En estas noches de pánico donde los vecinos se asoman a sus ventanas y ven en la esquina a un grupo con arsenal de palos, es tan fácil no distinguir si se trata de verdaderos vándalos o de otros vecinos muertos de miedo que miran a estos con igual sospecha.

En un momento de alta tensión, un tweet incendiario, un error, un impulso, … Un dedo nervioso en el gatillo de un 38 puede ser el detonante de una tragedia que no tiene vuelta atrás. Estamos a tan poco de comenzar una batalla sin cuarteles que da miedo. Y es ahí donde las voces de los líderes tienen que invitar a la serenidad, no a atizar la chispa de las cabezas calientes. Debemos cuidarnos entre todos y hasta organizarnos para hacer de la confianza, un bien compartido, pero ello no debe llevarnos al extremo de enamorarnos del poder y menos si es acompañado de las armas.
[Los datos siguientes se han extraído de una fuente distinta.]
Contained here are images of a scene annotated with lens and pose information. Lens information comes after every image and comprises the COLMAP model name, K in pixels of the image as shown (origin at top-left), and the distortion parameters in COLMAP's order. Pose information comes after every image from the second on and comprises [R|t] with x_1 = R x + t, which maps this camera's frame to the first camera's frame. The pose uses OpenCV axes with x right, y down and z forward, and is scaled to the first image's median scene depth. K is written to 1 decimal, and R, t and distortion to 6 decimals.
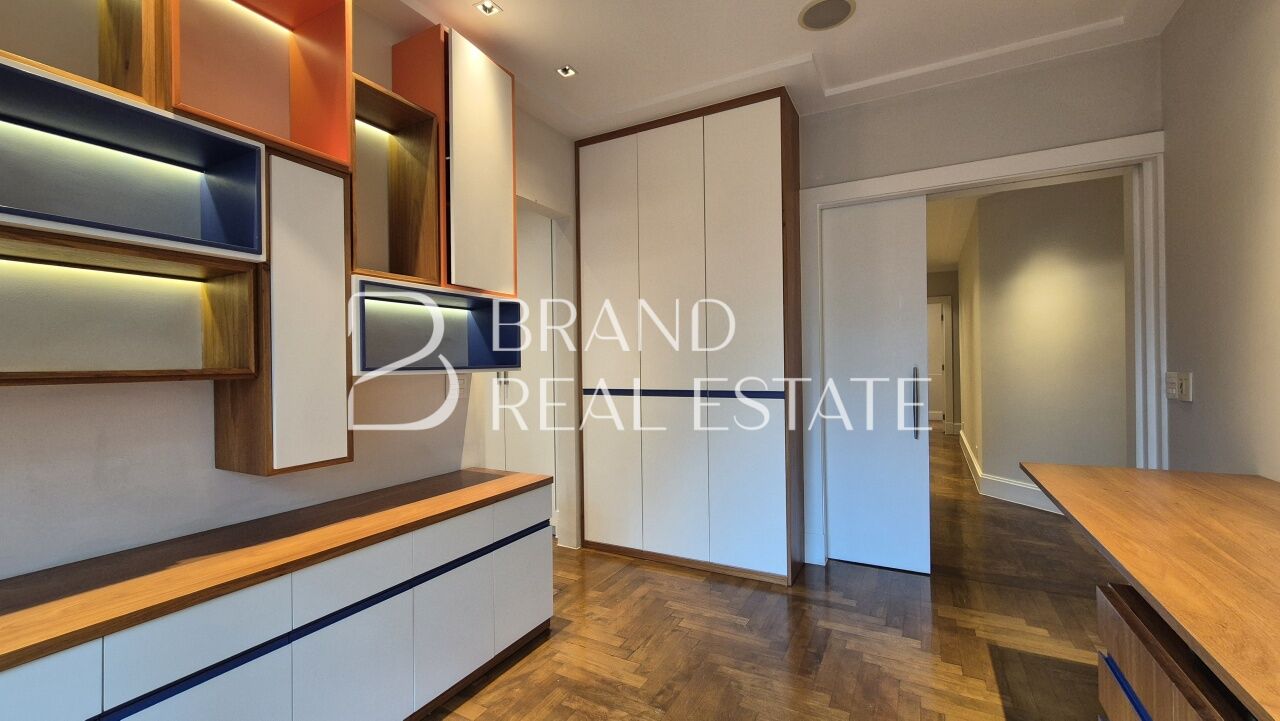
lens RADIAL K [[527.0, 0, 640.0], [0, 527.0, 360.5], [0, 0, 1]] dist [0.000798, 0.000029]
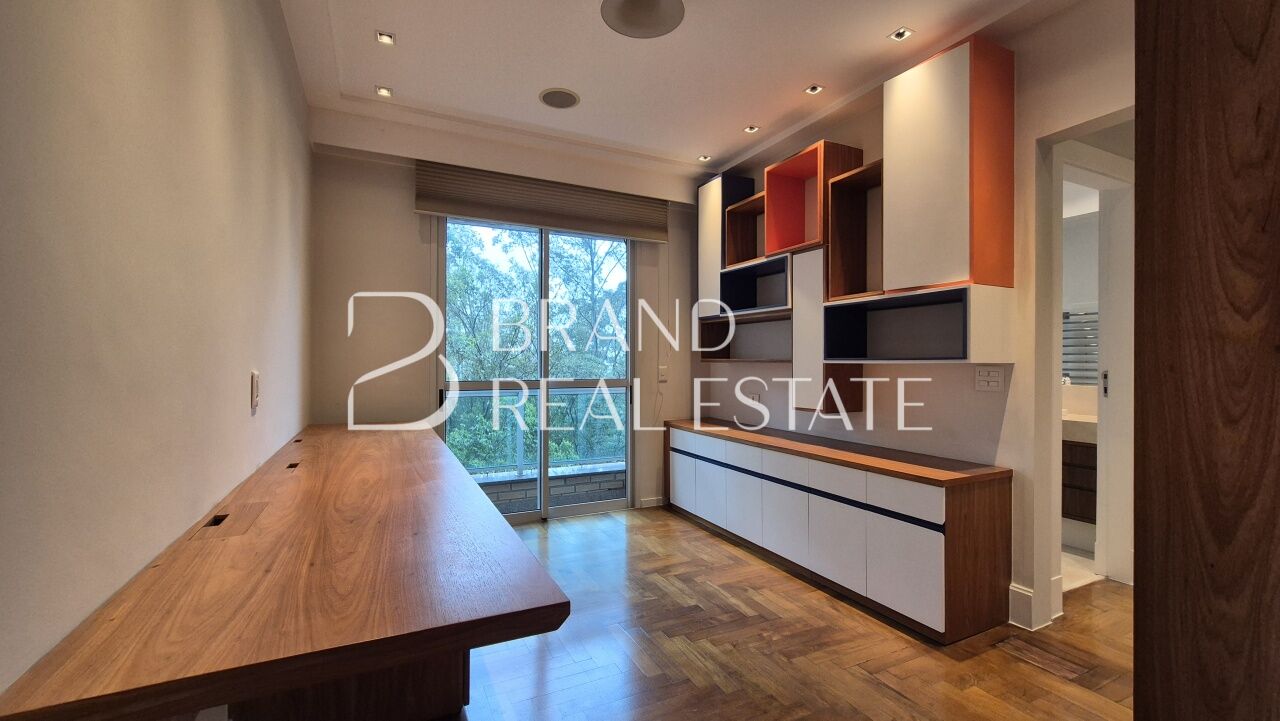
lens RADIAL K [[527.0, 0, 640.0], [0, 527.0, 360.5], [0, 0, 1]] dist [0.000798, 0.000029]
pose [[-0.580152, 0.020888, -0.814240, 1.235010], [0.017809, 0.999757, 0.012958, -0.013066], [0.814313, -0.006983, -0.580384, 1.566058]]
Cientos de ‘Héctores’ son perseguidos y sus favores, olvidados; miles de migrantes son marcados y ahora acusados como si fueran los únicos protagonistas de cada nueva noche negra. Es más fácil atizar, es más difícil morigerar; es más fácil arengar, es más difícil argumentar. La actual coyuntura de Colombia merece algo más que el camino fácil. Y el camino difícil, con piedras más incómodas, debe ser no solo transitado por nuestros vecinos, sino por cada uno de nosotros.